| SUA TAREFA |
Extraia por inteiro o texto sobre casamento infantil na Bahia, reproduzindo-o sem nenhuma alteração.

--- TEXTO EXTRAÍDO ---

Bahia tem 5,5 mil meninas com menos de 15 anos vivendo em uniões conjugais
Convenção da ONU sobre os Direitos da Criança define o casamento infantil como uma união em que uma das partes tem menos de 18 anos. Esse tipo de casamento é reconhecido como uma violação aos direitos humanos.
Aos 14 anos, uma adolescente está aprendendo a lidar com equações de segundo grau; talvez com a fórmula de Bhaskara. Aos 15 anos, outras estão sonhando com uma festa de debutante – ou, em alguns casos, com uma excursão à Disney. Não foi assim com Maira, nem com Fernanda. A primeira, aos 14, tinha que equilibrar as contas da casa, cuidar de um bebê e de um marido. Já a outra, aos 15, esquecia parte dos seus sonhos para viver os de outra pessoa.
Por aí, há muitas Mairas e Fernandas. São meninas que deixaram a adolescência para trás por um casamento infantil. Isso mesmo: tecnicamente, elas não são mais crianças, mas toda união que envolve pelo menos uma pessoa com menos de 18 anos é considerada pela comunidade internacional como um ‘casamento infantil’. A definição, que veio da Convenção das Nações Unidas sobre os Direitos da Criança (CRC) - assinada e ratificada pelo Brasil em 1990 -, significa mais do que um marco de idade: esse tipo de casamento é reconhecido internacionalmente como uma violação aos direitos humanos.

--- LINHAS SELECIONADAS ---

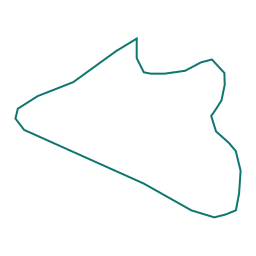 outline of East Renfrewshire
{"feature_id": "GBR-2003", "entity_name": "East Renfrewshire", "entity_type": "Unitary District", "adm_level": 1, "iso_a3": "GBR", "parent_name": "United Kingdom", "parent_adm1": "", "projection": "orthographic", "projection_center": [-4.331, 55.752], "detail": "fine", "context": "isolated", "style": "outline", "palette": "teal", "viewbox_px": 256, "rotation_deg": 0, "n_neighbors": 0, "source": "natural_earth", "source_scale": "10m", "svg_char_len": 502}
<svg xmlns="http://www.w3.org/2000/svg" viewBox="0 0 256 256"><path d="M15.4,118.5L15.5,118.3L16.6,113.8L17.8,108.7L37.7,96.1L73.3,82.1L116.1,51.1L136.7,38.6L136.7,58.2L143.8,72.3L151.0,73.7L164.4,73.7L185.0,70.8L200.9,62.4L211.9,59.5L224.4,73.0L224.7,84.9L221.5,100.4L215.2,110.3L211.2,115.9L216.0,131.4L228.7,142.7L235.8,151.1L240.6,170.8L239.1,193.4L235.9,210.3L225.6,214.5L216.5,216.8L214.5,217.4L191.4,210.4L143.8,183.6L24.1,129.9L15.4,118.5Z" fill="none" stroke="#0f766e" stroke-width="2"/></svg>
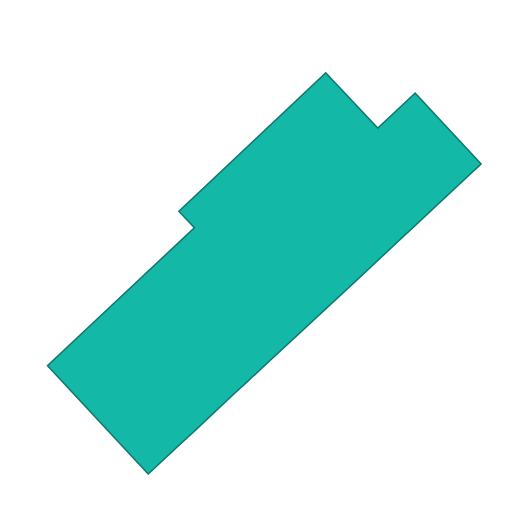 the district of Golden Valley, North Dakota, United States of America, rotated 227°
{"feature_id": "52423323B64465165831461", "entity_name": "Golden Valley", "entity_type": "district", "adm_level": 2, "iso_a3": "USA", "parent_name": "United States of America", "parent_adm1": "North Dakota", "projection": "orthographic", "projection_center": [-103.986, 46.935], "detail": "fine", "context": "isolated", "style": "filled", "palette": "teal", "viewbox_px": 512, "rotation_deg": 227, "n_neighbors": 0, "source": "geoboundaries", "source_scale": "gbopen_adm2", "svg_char_len": 570}
<svg xmlns="http://www.w3.org/2000/svg" viewBox="0 0 512 512"><g transform="rotate(227 256 256)"><path d="M169.8,483.4L266.6,483.5L266.5,432.3L342.4,431.9L341.3,230.1L318.7,230.2L318.0,28.7L170.1,28.5L170.1,59.2L170.1,60.9L170.1,62.4L170.1,65.0L170.1,65.5L170.1,66.7L169.9,94.5L170.2,145.4L170.0,165.3L170.1,172.0L169.9,173.5L170.0,182.0L170.0,185.7L170.0,187.9L170.0,195.3L170.0,197.2L169.8,252.7L169.8,256.9L169.6,316.4L169.8,377.1L169.8,379.0L169.8,379.5L169.7,383.8L169.7,386.7L169.8,425.5L169.8,483.4Z" fill="#14b8a6" stroke="#0f766e" stroke-width="1.5"/></g></svg>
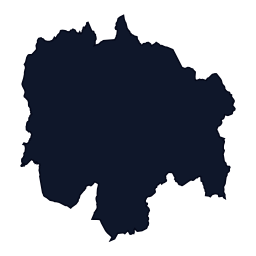 Tu Mo Rong, Kon Tum, Vietnam
{"feature_id": "81297802B16541954250717", "entity_name": "Tu Mo Rong", "entity_type": "district", "adm_level": 2, "iso_a3": "VNM", "parent_name": "Vietnam", "parent_adm1": "Kon Tum", "projection": "equal_earth", "projection_center": [107.945, 14.888], "detail": "fine", "context": "isolated", "style": "filled", "palette": "ink", "viewbox_px": 256, "rotation_deg": 0, "n_neighbors": 0, "source": "geoboundaries", "source_scale": "gbopen_adm2", "svg_char_len": 5738}
<svg xmlns="http://www.w3.org/2000/svg" viewBox="0 0 256 256"><path d="M24.4,64.4L25.4,66.0L25.4,66.8L25.7,68.0L25.2,69.5L24.6,72.2L24.6,74.3L23.8,78.3L22.2,83.6L22.2,84.5L22.8,86.2L24.8,90.1L25.1,91.3L25.2,92.9L24.2,95.9L24.4,96.8L25.4,97.5L28.2,100.5L28.5,102.1L29.0,102.6L28.6,103.7L28.8,106.0L29.7,107.0L30.5,108.5L30.4,110.1L31.0,111.4L30.8,112.7L31.7,114.1L30.1,115.6L30.1,116.4L29.0,118.0L29.0,120.9L27.6,121.8L27.1,122.6L26.8,123.9L26.7,125.4L26.3,126.5L26.5,129.8L27.6,130.5L28.7,131.8L30.4,131.7L31.9,134.6L31.7,135.3L31.3,135.9L30.9,138.2L29.9,139.0L29.9,140.1L29.3,140.5L28.9,142.1L28.3,142.9L26.4,143.9L24.0,143.0L23.1,144.4L24.7,144.8L25.1,145.7L25.6,148.0L25.2,151.8L24.0,153.4L24.2,155.6L23.7,156.5L23.6,157.2L21.9,159.1L21.8,161.3L22.6,163.7L21.1,165.6L21.3,166.2L22.0,166.3L22.8,165.8L24.1,165.9L24.2,165.4L23.8,163.9L23.9,163.4L24.2,163.5L25.0,164.7L26.7,164.0L31.2,159.4L33.2,160.3L33.7,161.0L34.0,162.1L34.3,162.3L34.9,162.1L35.2,163.4L35.7,163.3L36.4,162.1L36.7,161.9L36.9,162.1L37.2,163.7L37.6,163.3L39.7,164.0L40.0,165.4L39.4,166.2L39.6,168.0L39.2,170.2L40.3,175.2L39.8,176.2L42.7,192.7L43.3,193.8L43.8,195.5L44.4,196.2L46.9,197.6L50.1,200.2L53.4,200.8L54.8,201.5L56.1,201.5L59.2,202.2L65.4,205.4L67.2,205.5L70.7,208.0L71.6,207.0L76.0,203.8L78.1,200.9L78.1,200.5L77.9,199.8L79.2,197.9L79.8,195.1L83.8,190.3L84.3,190.1L84.8,188.9L85.3,188.7L85.6,188.1L85.8,186.6L86.4,185.9L89.2,184.8L90.4,185.6L91.3,185.5L93.1,183.7L94.7,181.6L98.5,183.6L98.5,185.4L97.6,189.0L97.3,193.5L97.5,195.8L96.7,196.6L96.2,198.0L96.3,199.7L96.9,202.1L97.3,202.8L96.9,204.4L97.3,206.0L97.3,208.5L96.5,209.4L96.5,210.4L95.8,210.7L95.4,211.7L94.5,212.4L94.3,213.9L92.0,219.2L98.7,219.3L100.3,219.8L101.5,222.8L105.7,230.6L107.6,232.9L112.2,237.0L110.3,240.6L114.6,238.8L117.6,233.3L123.3,232.7L124.8,233.6L126.2,232.1L128.0,230.7L128.3,230.9L129.9,234.0L130.7,234.2L131.8,233.9L132.5,233.1L133.7,233.5L134.1,232.2L134.0,230.4L134.2,229.4L134.8,228.5L136.7,230.8L137.5,231.2L142.0,230.6L146.4,228.3L146.8,227.7L147.3,225.9L148.0,225.3L148.4,223.8L148.4,222.8L147.6,220.8L148.4,219.4L148.4,218.4L148.2,217.6L147.3,216.5L147.2,215.9L148.0,214.4L148.0,212.7L148.8,211.7L149.3,210.4L148.7,208.5L147.5,207.1L146.2,206.4L146.2,205.4L147.2,204.7L147.3,203.5L147.0,203.2L146.0,203.3L145.7,202.9L145.1,201.2L145.3,200.0L145.9,199.0L146.5,197.5L148.3,196.4L149.6,196.4L151.4,195.7L155.0,192.5L155.2,191.4L154.6,189.5L155.5,187.5L156.5,187.2L156.8,185.8L157.4,184.8L158.6,184.5L159.0,183.6L160.1,182.8L160.8,182.9L161.7,184.0L162.4,183.1L164.0,182.5L166.2,181.1L166.4,180.2L165.6,179.0L165.6,177.0L165.2,175.9L167.7,172.9L168.7,172.3L171.7,172.4L172.8,173.0L174.6,176.7L175.3,177.5L175.3,178.1L174.7,179.1L175.4,179.8L175.8,181.2L176.2,181.5L177.3,181.6L178.3,183.0L178.5,183.8L179.3,184.6L179.8,184.5L182.0,185.5L183.5,184.7L188.9,180.9L189.9,180.4L190.5,179.8L191.0,179.7L192.4,180.2L193.2,180.2L194.0,179.7L195.9,177.8L197.3,177.7L198.5,176.4L200.5,176.4L201.0,177.3L201.2,181.0L202.9,181.9L203.1,184.0L204.1,185.7L204.2,187.8L205.2,189.5L205.2,191.0L206.0,192.2L205.6,195.5L208.8,195.9L210.3,196.7L211.9,194.7L212.4,194.4L215.1,193.6L217.2,193.9L218.5,194.4L218.8,196.3L219.1,196.6L223.0,195.9L223.7,197.6L225.2,198.5L224.8,196.4L224.9,194.8L223.5,192.0L223.8,189.4L223.4,186.9L225.0,183.7L225.9,177.2L227.0,175.0L226.9,173.3L229.0,171.4L229.3,170.7L229.2,168.8L229.9,167.3L229.4,166.5L227.5,166.4L226.7,165.9L226.2,165.3L225.8,163.2L224.2,161.6L223.0,154.1L224.2,150.7L223.8,149.7L223.3,149.1L223.2,147.0L223.4,144.8L224.1,142.7L224.3,141.4L224.1,140.8L223.0,140.0L223.9,139.3L224.3,138.7L219.4,136.9L218.7,134.0L217.9,132.7L217.4,131.1L216.6,130.4L216.6,129.9L217.0,128.3L218.1,126.0L219.3,125.7L220.6,124.7L221.5,123.3L221.7,122.3L221.1,120.2L221.2,119.7L221.5,119.3L222.8,119.0L223.7,118.1L224.3,116.4L224.6,114.6L227.9,115.4L231.8,113.9L232.3,113.2L232.4,111.7L233.0,111.0L234.7,109.9L234.9,108.5L232.5,105.4L232.6,104.8L233.2,103.7L232.9,102.5L234.0,102.0L234.1,100.8L233.3,99.2L232.5,98.5L232.0,97.5L231.4,97.1L231.5,94.9L229.8,94.3L229.8,93.4L229.4,92.4L227.3,91.8L225.6,90.3L224.6,88.6L224.6,87.3L224.2,86.3L222.7,84.7L222.0,83.6L221.3,80.7L220.6,79.3L216.4,73.9L215.0,73.8L212.4,74.5L208.9,77.9L207.5,78.4L206.3,80.4L205.0,80.3L202.5,79.5L201.0,79.8L199.5,79.3L198.1,80.1L195.7,80.4L194.9,78.9L195.0,78.1L194.8,77.2L195.2,72.0L193.3,70.2L192.7,69.1L191.4,68.8L189.3,67.7L187.8,67.5L185.0,68.7L181.9,67.5L172.8,49.7L167.0,47.3L164.9,47.0L161.9,45.6L160.0,45.5L158.9,44.2L156.2,42.5L155.2,43.6L151.4,45.9L150.5,44.0L148.4,42.5L146.7,42.7L145.8,43.5L143.4,43.7L142.6,44.9L141.9,45.3L141.0,45.0L140.7,44.2L139.2,43.0L138.8,41.6L137.2,39.3L137.0,36.9L135.7,36.4L134.7,36.6L133.7,35.6L132.0,34.8L130.8,34.8L131.1,34.0L130.8,33.5L130.0,33.1L129.6,31.6L128.0,29.8L127.0,28.2L125.8,23.1L125.0,21.8L124.1,19.3L123.5,15.4L120.1,17.1L118.2,18.6L117.5,21.6L116.3,23.3L116.3,24.6L116.5,26.3L115.6,26.9L115.3,28.0L115.8,29.2L116.8,29.3L117.5,30.6L117.0,34.7L116.5,35.7L116.3,37.0L114.8,39.8L103.4,40.7L102.0,41.7L101.1,42.0L98.9,44.2L94.3,45.6L95.0,44.0L95.0,40.8L96.0,39.1L95.8,37.0L95.4,35.9L95.3,34.5L94.2,33.6L93.6,31.5L91.7,31.1L88.0,22.4L86.8,22.9L86.7,23.6L87.2,24.6L86.2,25.2L85.1,27.8L84.0,27.1L83.4,27.4L83.0,29.3L82.3,30.8L82.3,32.2L80.9,33.8L80.4,33.4L79.7,31.9L78.7,33.6L76.7,32.8L75.9,32.0L75.0,30.2L72.9,29.2L72.0,30.1L70.8,30.3L69.9,31.6L69.3,31.9L67.2,31.8L66.0,31.0L64.9,30.7L62.6,30.4L60.8,30.6L60.5,30.9L60.1,32.3L59.5,33.4L57.9,34.8L55.7,38.5L54.4,37.3L53.9,38.5L52.5,40.5L49.6,41.5L47.4,41.5L45.3,41.0L44.4,40.5L43.3,39.1L41.6,38.5L41.1,37.9L38.7,38.5L37.6,40.4L37.6,42.8L36.7,44.1L36.2,45.7L36.7,48.4L36.4,49.8L31.9,54.7L28.8,54.8L28.0,55.4L26.9,57.4L25.7,62.4L24.4,64.4Z" fill="#0f172a" stroke="#020617" stroke-width="1.5"/></svg>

---

| SOLUÇÃO DA TAREFA |
Bahia tem 5,5 mil meninas com menos de 15 anos vivendo em uniões conjugais
Convenção da ONU sobre os Direitos da Criança define o casamento infantil como uma união em que uma das partes tem menos de 18 anos. Esse tipo de casamento é reconhecido como uma violação aos direitos humanos.
Aos 14 anos, uma adolescente está aprendendo a lidar com equações de segundo grau; talvez com a fórmula de Bhaskara. Aos 15 anos, outras estão sonhando com uma festa de debutante – ou, em alguns casos, com uma excursão à Disney. Não foi assim com Maira, nem com Fernanda. A primeira, aos 14, tinha que equilibrar as contas da casa, cuidar de um bebê e de um marido. Já a outra, aos 15, esquecia parte dos seus sonhos para viver os de outra pessoa.
Por aí, há muitas Mairas e Fernandas. São meninas que deixaram a adolescência para trás por um casamento infantil. Isso mesmo: tecnicamente, elas não são mais crianças, mas toda união que envolve pelo menos uma pessoa com menos de 18 anos é considerada pela comunidade internacional como um ‘casamento infantil’. A definição, que veio da Convenção das Nações Unidas sobre os Direitos da Criança (CRC) - assinada e ratificada pelo Brasil em 1990 -, significa mais do que um marco de idade: esse tipo de casamento é reconhecido internacionalmente como uma violação aos direitos humanos.